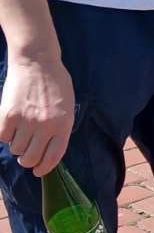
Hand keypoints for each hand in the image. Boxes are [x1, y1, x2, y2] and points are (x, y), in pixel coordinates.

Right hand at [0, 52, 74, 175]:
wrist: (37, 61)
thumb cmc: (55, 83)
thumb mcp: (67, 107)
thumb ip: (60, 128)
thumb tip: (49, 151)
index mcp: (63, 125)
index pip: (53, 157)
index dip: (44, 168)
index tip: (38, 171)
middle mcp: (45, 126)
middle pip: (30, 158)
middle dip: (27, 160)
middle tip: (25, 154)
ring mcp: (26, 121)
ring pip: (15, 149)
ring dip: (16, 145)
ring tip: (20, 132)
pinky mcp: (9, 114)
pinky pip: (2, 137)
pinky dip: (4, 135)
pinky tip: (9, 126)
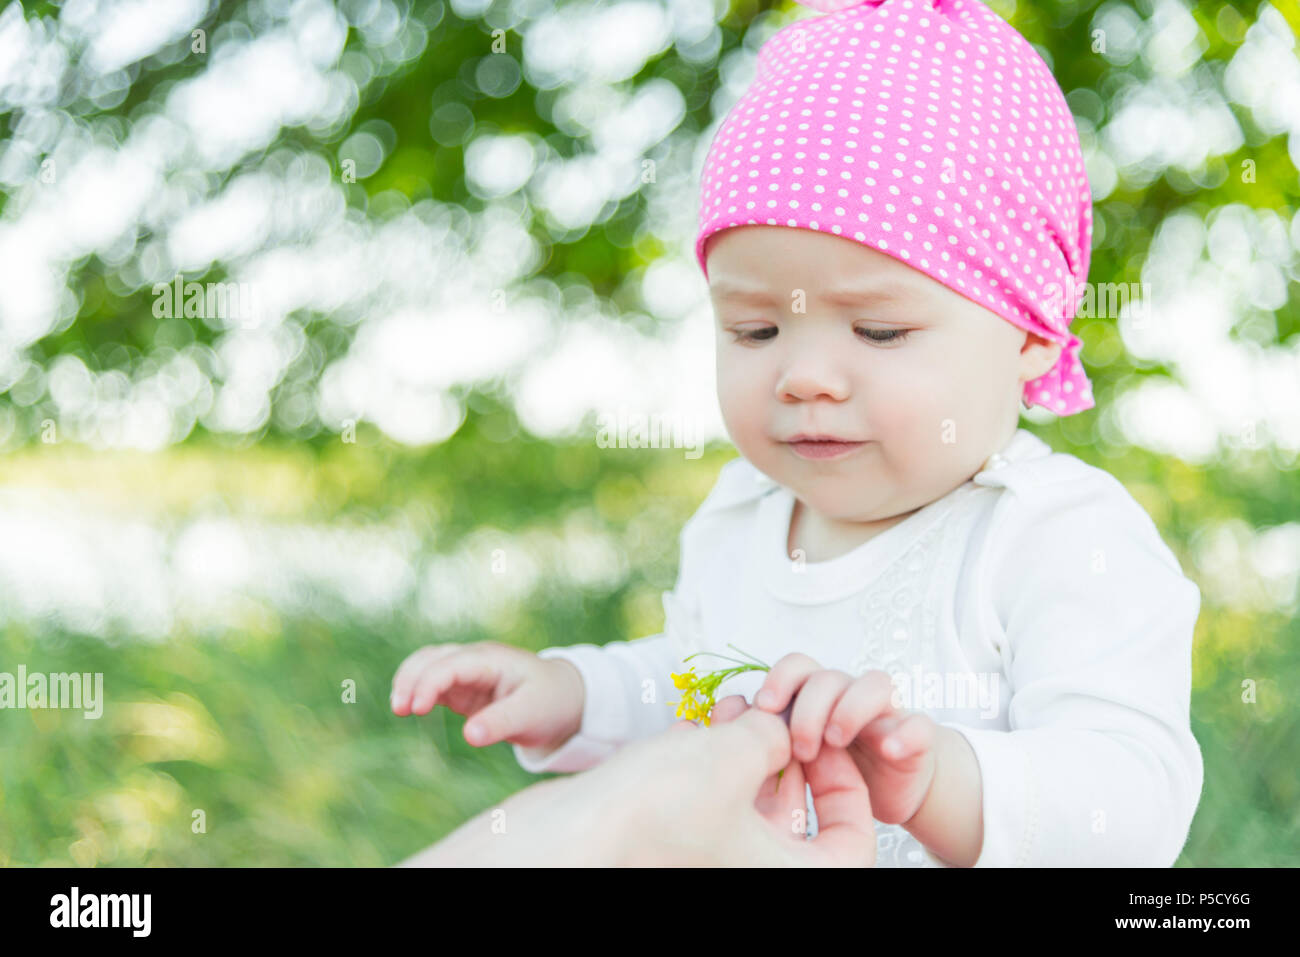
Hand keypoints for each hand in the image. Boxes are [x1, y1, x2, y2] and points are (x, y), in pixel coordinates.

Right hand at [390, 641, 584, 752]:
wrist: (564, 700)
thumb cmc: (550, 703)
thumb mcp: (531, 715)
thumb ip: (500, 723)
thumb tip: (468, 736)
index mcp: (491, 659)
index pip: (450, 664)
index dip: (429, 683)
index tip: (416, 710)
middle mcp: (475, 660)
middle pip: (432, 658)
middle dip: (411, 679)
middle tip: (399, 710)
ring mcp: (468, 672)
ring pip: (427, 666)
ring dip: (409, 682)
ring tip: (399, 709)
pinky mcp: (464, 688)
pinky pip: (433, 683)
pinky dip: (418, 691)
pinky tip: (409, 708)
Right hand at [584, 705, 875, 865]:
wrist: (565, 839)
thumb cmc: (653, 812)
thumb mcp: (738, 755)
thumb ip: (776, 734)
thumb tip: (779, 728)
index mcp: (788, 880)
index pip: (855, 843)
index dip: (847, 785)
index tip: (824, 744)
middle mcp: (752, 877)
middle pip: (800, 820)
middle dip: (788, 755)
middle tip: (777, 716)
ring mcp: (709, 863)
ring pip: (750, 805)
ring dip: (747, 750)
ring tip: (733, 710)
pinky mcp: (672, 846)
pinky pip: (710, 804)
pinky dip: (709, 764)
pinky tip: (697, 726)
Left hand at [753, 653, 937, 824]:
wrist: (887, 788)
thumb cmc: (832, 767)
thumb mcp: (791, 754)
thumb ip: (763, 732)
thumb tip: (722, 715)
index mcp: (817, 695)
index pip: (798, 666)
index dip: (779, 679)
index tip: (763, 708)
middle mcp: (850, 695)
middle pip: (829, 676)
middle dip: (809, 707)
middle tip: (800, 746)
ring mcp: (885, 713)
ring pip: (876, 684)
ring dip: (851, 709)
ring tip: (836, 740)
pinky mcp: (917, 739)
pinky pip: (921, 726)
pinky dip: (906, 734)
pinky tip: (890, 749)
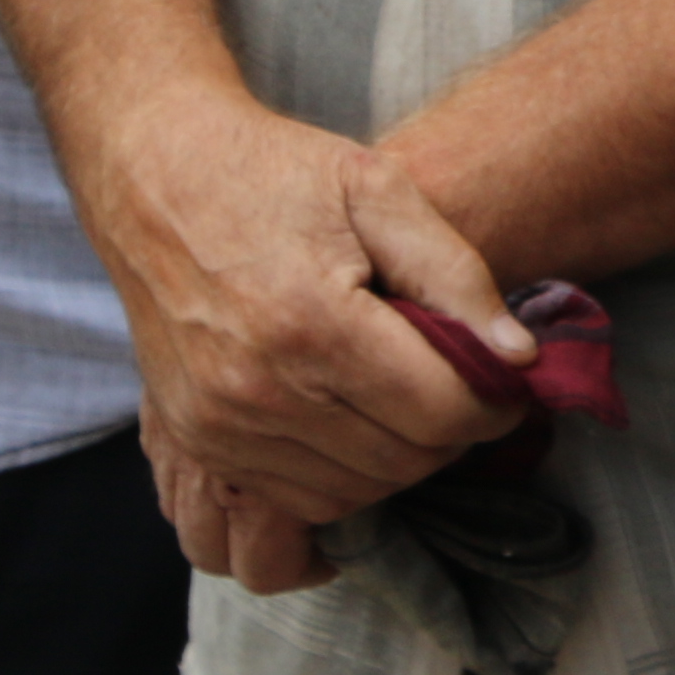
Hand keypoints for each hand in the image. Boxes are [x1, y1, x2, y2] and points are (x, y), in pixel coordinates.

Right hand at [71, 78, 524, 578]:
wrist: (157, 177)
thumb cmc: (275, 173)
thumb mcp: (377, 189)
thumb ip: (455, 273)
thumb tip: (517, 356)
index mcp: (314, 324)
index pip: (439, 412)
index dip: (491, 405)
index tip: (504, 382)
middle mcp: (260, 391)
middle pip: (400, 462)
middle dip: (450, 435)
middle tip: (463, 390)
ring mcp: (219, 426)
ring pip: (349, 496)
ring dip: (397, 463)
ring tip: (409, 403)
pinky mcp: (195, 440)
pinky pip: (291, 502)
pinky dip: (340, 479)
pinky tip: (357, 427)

□ □ □ □ □

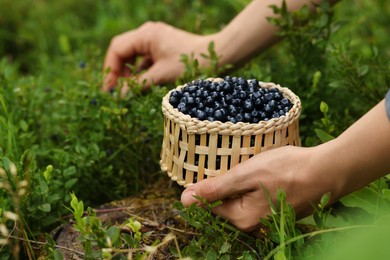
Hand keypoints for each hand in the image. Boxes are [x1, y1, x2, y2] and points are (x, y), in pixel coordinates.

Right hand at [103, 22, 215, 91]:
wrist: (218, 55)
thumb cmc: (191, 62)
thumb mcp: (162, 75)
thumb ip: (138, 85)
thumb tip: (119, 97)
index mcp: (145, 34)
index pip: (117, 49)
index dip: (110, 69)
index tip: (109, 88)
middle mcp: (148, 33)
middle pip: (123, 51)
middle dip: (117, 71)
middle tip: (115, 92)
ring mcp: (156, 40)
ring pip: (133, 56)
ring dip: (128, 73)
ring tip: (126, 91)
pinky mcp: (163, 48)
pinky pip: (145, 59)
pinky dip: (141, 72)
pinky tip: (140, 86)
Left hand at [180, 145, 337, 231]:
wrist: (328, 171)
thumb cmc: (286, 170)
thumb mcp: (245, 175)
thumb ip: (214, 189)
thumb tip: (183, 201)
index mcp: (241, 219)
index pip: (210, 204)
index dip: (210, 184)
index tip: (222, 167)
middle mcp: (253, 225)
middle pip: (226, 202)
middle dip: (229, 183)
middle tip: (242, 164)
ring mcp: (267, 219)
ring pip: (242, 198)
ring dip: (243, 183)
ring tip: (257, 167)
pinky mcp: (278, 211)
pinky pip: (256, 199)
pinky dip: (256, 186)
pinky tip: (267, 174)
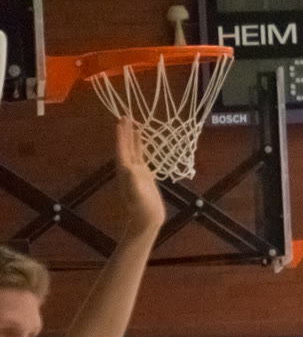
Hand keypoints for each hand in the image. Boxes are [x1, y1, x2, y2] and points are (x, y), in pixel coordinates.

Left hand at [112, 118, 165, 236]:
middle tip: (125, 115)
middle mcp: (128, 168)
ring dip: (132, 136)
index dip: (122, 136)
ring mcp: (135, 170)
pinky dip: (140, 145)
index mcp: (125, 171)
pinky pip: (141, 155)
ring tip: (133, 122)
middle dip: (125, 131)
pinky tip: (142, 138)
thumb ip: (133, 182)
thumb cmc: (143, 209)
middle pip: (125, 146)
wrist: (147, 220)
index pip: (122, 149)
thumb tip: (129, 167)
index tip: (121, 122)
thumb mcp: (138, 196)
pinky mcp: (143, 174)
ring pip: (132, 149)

□ □ □ □ □

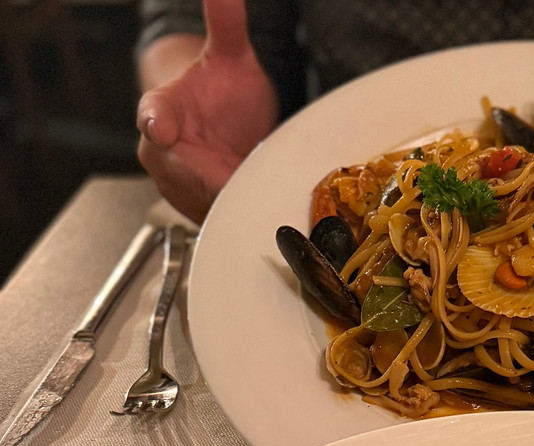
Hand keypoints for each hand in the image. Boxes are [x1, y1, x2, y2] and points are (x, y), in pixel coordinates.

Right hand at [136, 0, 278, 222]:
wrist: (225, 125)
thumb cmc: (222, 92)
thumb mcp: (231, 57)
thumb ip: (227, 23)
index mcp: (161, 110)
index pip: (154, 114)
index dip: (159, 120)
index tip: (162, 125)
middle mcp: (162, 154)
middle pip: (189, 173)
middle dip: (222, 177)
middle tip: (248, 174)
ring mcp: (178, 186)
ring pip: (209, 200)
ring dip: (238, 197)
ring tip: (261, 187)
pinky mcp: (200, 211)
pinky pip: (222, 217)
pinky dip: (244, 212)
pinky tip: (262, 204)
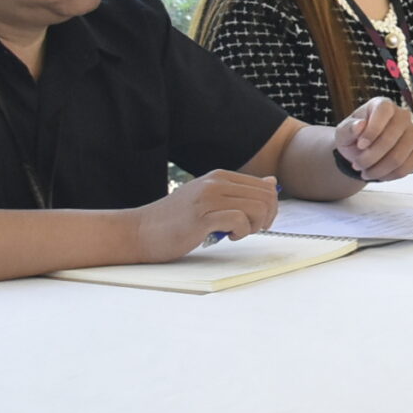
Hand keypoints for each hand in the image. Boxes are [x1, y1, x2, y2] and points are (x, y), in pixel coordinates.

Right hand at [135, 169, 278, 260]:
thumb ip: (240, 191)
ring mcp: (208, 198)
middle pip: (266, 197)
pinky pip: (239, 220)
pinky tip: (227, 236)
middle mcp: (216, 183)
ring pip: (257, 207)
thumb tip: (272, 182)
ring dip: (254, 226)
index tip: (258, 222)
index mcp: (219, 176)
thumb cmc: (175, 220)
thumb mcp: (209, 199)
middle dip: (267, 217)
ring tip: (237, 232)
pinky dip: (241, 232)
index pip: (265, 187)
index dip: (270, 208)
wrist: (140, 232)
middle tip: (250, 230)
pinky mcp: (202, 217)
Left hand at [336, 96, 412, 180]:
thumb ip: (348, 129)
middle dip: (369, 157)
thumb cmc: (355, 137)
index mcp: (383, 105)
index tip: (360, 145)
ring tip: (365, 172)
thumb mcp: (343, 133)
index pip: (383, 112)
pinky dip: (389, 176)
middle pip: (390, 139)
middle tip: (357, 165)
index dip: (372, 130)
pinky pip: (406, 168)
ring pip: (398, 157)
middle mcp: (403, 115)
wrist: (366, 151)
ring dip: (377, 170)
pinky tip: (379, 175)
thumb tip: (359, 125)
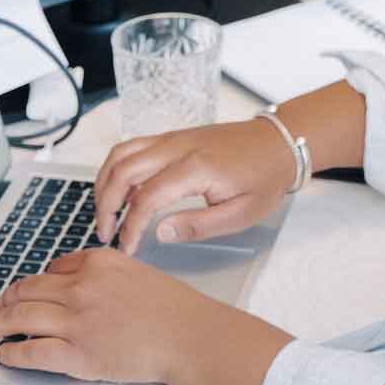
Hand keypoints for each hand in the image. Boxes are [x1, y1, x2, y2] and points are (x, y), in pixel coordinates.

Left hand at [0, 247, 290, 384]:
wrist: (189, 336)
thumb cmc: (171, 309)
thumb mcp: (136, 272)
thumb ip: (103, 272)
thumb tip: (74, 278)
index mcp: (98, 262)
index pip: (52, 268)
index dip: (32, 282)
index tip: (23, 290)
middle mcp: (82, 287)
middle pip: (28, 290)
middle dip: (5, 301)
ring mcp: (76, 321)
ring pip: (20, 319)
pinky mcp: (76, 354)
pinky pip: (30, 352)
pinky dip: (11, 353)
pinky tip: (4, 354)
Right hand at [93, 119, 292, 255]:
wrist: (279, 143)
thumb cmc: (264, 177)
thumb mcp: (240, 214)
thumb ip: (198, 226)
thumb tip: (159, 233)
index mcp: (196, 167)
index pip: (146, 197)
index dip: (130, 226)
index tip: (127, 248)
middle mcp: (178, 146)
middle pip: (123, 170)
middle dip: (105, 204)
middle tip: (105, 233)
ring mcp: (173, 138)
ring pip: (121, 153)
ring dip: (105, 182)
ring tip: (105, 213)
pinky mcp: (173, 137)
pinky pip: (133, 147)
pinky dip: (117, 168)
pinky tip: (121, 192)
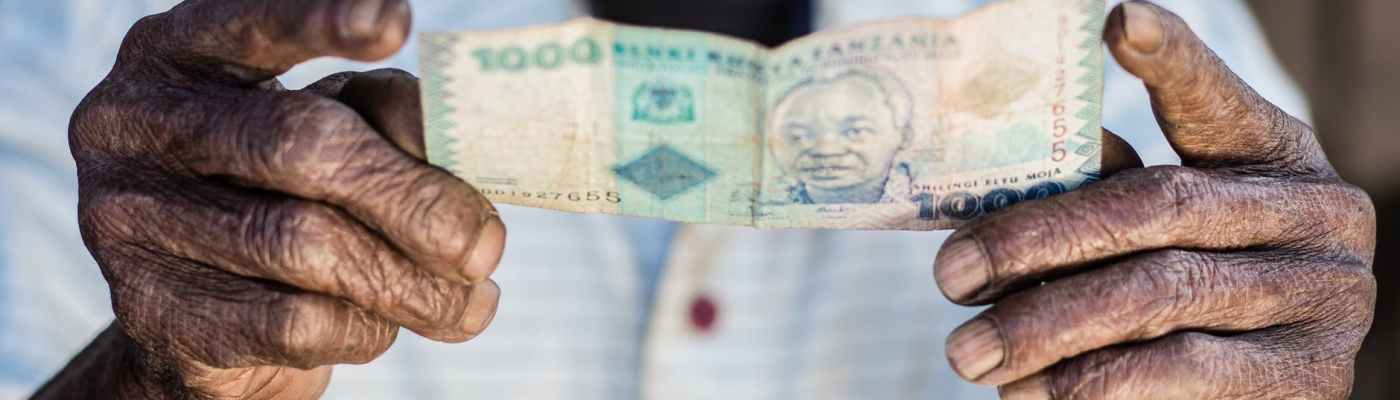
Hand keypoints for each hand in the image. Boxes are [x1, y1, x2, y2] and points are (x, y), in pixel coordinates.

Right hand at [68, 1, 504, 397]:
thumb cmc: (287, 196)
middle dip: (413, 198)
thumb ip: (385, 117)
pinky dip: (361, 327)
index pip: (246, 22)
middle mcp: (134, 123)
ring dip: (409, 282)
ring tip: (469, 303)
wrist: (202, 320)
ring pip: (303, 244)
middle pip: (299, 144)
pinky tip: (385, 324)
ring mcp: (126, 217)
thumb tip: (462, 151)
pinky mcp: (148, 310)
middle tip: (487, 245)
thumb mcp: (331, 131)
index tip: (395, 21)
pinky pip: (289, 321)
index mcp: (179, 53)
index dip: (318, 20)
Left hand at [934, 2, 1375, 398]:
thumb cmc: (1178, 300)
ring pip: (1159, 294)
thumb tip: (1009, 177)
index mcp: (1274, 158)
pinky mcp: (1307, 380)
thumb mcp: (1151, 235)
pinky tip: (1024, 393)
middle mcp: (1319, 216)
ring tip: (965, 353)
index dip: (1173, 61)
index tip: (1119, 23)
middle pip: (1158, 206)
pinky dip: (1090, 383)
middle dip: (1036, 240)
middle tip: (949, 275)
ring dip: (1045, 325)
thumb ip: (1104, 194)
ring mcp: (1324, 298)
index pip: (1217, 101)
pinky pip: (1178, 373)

□ □ □ □ □

## Exercise goal
Look through the preceding entries for the word "Left". Report how many lines hold it, and only that number.

## Completed exercise
6